Would you set down all of the entries below exactly as they stand?

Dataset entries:
===============

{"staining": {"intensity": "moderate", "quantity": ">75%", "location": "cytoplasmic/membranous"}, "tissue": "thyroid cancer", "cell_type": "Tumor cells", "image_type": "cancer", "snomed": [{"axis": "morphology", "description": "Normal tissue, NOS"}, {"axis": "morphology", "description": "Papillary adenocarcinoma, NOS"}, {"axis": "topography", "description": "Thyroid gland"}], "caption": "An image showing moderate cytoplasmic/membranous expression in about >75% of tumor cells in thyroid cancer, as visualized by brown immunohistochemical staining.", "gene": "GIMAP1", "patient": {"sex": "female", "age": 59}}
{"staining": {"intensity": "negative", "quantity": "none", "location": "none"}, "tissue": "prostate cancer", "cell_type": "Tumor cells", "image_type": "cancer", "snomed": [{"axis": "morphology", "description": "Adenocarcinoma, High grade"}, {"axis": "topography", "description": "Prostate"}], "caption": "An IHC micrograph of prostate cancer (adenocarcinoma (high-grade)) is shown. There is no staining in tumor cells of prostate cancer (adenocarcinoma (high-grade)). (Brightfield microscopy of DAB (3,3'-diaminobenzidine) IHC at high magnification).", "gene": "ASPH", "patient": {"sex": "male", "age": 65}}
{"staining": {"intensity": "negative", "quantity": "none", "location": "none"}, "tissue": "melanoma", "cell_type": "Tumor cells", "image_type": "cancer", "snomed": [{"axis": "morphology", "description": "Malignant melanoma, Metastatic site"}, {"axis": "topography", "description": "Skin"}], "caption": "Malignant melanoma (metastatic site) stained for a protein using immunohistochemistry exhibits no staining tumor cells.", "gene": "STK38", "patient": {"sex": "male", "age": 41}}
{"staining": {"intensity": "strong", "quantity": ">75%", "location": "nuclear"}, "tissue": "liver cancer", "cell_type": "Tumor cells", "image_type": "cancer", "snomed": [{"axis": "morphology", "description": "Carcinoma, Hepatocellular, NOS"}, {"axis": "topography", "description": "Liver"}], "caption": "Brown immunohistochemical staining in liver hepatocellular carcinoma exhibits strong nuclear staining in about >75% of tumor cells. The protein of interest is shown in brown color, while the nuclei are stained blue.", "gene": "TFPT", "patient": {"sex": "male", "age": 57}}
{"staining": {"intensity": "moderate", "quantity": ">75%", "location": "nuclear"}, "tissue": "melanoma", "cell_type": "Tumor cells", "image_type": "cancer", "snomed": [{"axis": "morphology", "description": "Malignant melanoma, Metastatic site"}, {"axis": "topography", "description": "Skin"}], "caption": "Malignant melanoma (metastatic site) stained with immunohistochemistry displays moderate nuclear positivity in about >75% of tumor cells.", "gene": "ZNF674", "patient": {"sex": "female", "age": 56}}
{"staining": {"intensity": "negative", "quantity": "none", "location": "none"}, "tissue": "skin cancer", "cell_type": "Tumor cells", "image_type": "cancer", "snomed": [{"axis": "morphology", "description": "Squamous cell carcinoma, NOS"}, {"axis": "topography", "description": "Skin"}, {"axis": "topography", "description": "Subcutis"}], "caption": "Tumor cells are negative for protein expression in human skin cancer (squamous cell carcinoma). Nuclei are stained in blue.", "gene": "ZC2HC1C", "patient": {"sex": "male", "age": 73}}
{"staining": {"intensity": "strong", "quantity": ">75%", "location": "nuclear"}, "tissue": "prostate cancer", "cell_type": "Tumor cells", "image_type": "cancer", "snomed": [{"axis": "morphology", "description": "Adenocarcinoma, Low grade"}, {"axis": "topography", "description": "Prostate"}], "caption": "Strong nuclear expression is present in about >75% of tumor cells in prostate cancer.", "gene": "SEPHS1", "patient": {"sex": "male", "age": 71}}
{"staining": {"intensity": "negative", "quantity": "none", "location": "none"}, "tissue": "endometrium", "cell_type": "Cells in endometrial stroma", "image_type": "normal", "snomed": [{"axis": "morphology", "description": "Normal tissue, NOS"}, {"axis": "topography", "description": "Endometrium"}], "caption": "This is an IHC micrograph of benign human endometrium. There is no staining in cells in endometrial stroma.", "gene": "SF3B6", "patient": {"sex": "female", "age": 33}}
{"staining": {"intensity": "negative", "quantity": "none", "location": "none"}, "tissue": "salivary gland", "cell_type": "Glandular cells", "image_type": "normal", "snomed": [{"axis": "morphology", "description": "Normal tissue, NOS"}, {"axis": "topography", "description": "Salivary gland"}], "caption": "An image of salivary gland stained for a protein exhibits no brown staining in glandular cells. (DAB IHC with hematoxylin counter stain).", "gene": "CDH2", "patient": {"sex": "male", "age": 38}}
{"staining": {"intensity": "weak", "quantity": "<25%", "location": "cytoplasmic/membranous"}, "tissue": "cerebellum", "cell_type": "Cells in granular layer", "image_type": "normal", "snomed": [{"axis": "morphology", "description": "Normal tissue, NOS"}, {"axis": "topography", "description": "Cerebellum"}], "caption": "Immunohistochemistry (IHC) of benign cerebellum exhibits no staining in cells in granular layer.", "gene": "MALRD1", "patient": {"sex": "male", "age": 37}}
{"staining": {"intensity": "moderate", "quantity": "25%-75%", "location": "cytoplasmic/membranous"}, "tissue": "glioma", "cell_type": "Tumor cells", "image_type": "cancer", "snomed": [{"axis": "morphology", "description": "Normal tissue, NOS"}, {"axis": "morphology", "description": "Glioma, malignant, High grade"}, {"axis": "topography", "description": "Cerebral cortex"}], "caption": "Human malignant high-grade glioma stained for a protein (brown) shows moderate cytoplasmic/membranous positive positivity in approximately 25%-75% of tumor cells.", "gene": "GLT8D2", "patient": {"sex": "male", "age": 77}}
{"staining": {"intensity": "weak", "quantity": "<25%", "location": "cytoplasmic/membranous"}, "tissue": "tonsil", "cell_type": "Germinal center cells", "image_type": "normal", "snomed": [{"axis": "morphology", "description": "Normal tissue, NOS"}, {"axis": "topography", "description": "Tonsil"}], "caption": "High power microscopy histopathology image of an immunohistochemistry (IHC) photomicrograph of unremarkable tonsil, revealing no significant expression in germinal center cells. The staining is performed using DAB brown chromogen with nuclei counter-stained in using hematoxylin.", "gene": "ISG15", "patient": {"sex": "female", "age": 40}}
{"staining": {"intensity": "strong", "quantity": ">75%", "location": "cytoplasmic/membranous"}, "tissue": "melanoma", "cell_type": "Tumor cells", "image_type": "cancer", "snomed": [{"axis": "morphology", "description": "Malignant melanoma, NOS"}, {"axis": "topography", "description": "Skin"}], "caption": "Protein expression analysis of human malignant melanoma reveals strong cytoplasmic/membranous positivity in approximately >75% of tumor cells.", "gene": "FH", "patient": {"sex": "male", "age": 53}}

===============

**Problem solution:**
{"staining": {"intensity": "moderate", "quantity": ">75%", "location": "cytoplasmic/membranous"}, "tissue": "thyroid cancer", "cell_type": "Tumor cells", "image_type": "cancer", "snomed": [{"axis": "morphology", "description": "Normal tissue, NOS"}, {"axis": "morphology", "description": "Papillary adenocarcinoma, NOS"}, {"axis": "topography", "description": "Thyroid gland"}], "caption": "An image showing moderate cytoplasmic/membranous expression in about >75% of tumor cells in thyroid cancer, as visualized by brown immunohistochemical staining.", "gene": "GIMAP1", "patient": {"sex": "female", "age": 59}}
{"staining": {"intensity": "negative", "quantity": "none", "location": "none"}, "tissue": "prostate cancer", "cell_type": "Tumor cells", "image_type": "cancer", "snomed": [{"axis": "morphology", "description": "Adenocarcinoma, High grade"}, {"axis": "topography", "description": "Prostate"}], "caption": "An IHC micrograph of prostate cancer (adenocarcinoma (high-grade)) is shown. There is no staining in tumor cells of prostate cancer (adenocarcinoma (high-grade)). (Brightfield microscopy of DAB (3,3'-diaminobenzidine) IHC at high magnification).", "gene": "ASPH", "patient": {"sex": "male", "age": 65}}
{"staining": {"intensity": "negative", "quantity": "none", "location": "none"}, "tissue": "melanoma", "cell_type": "Tumor cells", "image_type": "cancer", "snomed": [{"axis": "morphology", "description": "Malignant melanoma, Metastatic site"}, {"axis": "topography", "description": "Skin"}], "caption": "Malignant melanoma (metastatic site) stained for a protein using immunohistochemistry exhibits no staining tumor cells.", "gene": "STK38", "patient": {"sex": "male", "age": 41}}
{"staining": {"intensity": "strong", "quantity": ">75%", "location": "nuclear"}, "tissue": "liver cancer", "cell_type": "Tumor cells", "image_type": "cancer", "snomed": [{"axis": "morphology", "description": "Carcinoma, Hepatocellular, NOS"}, {"axis": "topography", "description": "Liver"}], "caption": "Brown immunohistochemical staining in liver hepatocellular carcinoma exhibits strong nuclear staining in about >75% of tumor cells. The protein of interest is shown in brown color, while the nuclei are stained blue.", "gene": "TFPT", "patient": {"sex": "male", "age": 57}}
{"staining": {"intensity": "moderate", "quantity": ">75%", "location": "nuclear"}, "tissue": "melanoma", "cell_type": "Tumor cells", "image_type": "cancer", "snomed": [{"axis": "morphology", "description": "Malignant melanoma, Metastatic site"}, {"axis": "topography", "description": "Skin"}], "caption": "Malignant melanoma (metastatic site) stained with immunohistochemistry displays moderate nuclear positivity in about >75% of tumor cells.", "gene": "ZNF674", "patient": {"sex": "female", "age": 56}}
{"staining": {"intensity": "negative", "quantity": "none", "location": "none"}, "tissue": "skin cancer", "cell_type": "Tumor cells", "image_type": "cancer", "snomed": [{"axis": "morphology", "description": "Squamous cell carcinoma, NOS"}, {"axis": "topography", "description": "Skin"}, {"axis": "topography", "description": "Subcutis"}], "caption": "Tumor cells are negative for protein expression in human skin cancer (squamous cell carcinoma). Nuclei are stained in blue.", "gene": "ZC2HC1C", "patient": {"sex": "male", "age": 73}}
{"staining": {"intensity": "strong", "quantity": ">75%", "location": "nuclear"}, "tissue": "prostate cancer", "cell_type": "Tumor cells", "image_type": "cancer", "snomed": [{"axis": "morphology", "description": "Adenocarcinoma, Low grade"}, {"axis": "topography", "description": "Prostate"}], "caption": "Strong nuclear expression is present in about >75% of tumor cells in prostate cancer.", "gene": "SEPHS1", "patient": {"sex": "male", "age": 71}}
{"staining": {"intensity": "negative", "quantity": "none", "location": "none"}, "tissue": "endometrium", "cell_type": "Cells in endometrial stroma", "image_type": "normal", "snomed": [{"axis": "morphology", "description": "Normal tissue, NOS"}, {"axis": "topography", "description": "Endometrium"}], "caption": "This is an IHC micrograph of benign human endometrium. There is no staining in cells in endometrial stroma.", "gene": "SF3B6", "patient": {"sex": "female", "age": 33}}
{"staining": {"intensity": "negative", "quantity": "none", "location": "none"}, "tissue": "salivary gland", "cell_type": "Glandular cells", "image_type": "normal", "snomed": [{"axis": "morphology", "description": "Normal tissue, NOS"}, {"axis": "topography", "description": "Salivary gland"}], "caption": "An image of salivary gland stained for a protein exhibits no brown staining in glandular cells. (DAB IHC with hematoxylin counter stain).", "gene": "CDH2", "patient": {"sex": "male", "age": 38}}
{"staining": {"intensity": "weak", "quantity": "<25%", "location": "cytoplasmic/membranous"}, "tissue": "cerebellum", "cell_type": "Cells in granular layer", "image_type": "normal", "snomed": [{"axis": "morphology", "description": "Normal tissue, NOS"}, {"axis": "topography", "description": "Cerebellum"}], "caption": "Immunohistochemistry (IHC) of benign cerebellum exhibits no staining in cells in granular layer.", "gene": "MALRD1", "patient": {"sex": "male", "age": 37}}
{"staining": {"intensity": "moderate", "quantity": "25%-75%", "location": "cytoplasmic/membranous"}, "tissue": "glioma", "cell_type": "Tumor cells", "image_type": "cancer", "snomed": [{"axis": "morphology", "description": "Normal tissue, NOS"}, {"axis": "morphology", "description": "Glioma, malignant, High grade"}, {"axis": "topography", "description": "Cerebral cortex"}], "caption": "Human malignant high-grade glioma stained for a protein (brown) shows moderate cytoplasmic/membranous positive positivity in approximately 25%-75% of tumor cells.", "gene": "GLT8D2", "patient": {"sex": "male", "age": 77}}
{"staining": {"intensity": "weak", "quantity": "<25%", "location": "cytoplasmic/membranous"}, "tissue": "tonsil", "cell_type": "Germinal center cells", "image_type": "normal", "snomed": [{"axis": "morphology", "description": "Normal tissue, NOS"}, {"axis": "topography", "description": "Tonsil"}], "caption": "High power microscopy histopathology image of an immunohistochemistry (IHC) photomicrograph of unremarkable tonsil, revealing no significant expression in germinal center cells. The staining is performed using DAB brown chromogen with nuclei counter-stained in using hematoxylin.", "gene": "ISG15", "patient": {"sex": "female", "age": 40}}
{"staining": {"intensity": "strong", "quantity": ">75%", "location": "cytoplasmic/membranous"}, "tissue": "melanoma", "cell_type": "Tumor cells", "image_type": "cancer", "snomed": [{"axis": "morphology", "description": "Malignant melanoma, NOS"}, {"axis": "topography", "description": "Skin"}], "caption": "Protein expression analysis of human malignant melanoma reveals strong cytoplasmic/membranous positivity in approximately >75% of tumor cells.", "gene": "FH", "patient": {"sex": "male", "age": 53}}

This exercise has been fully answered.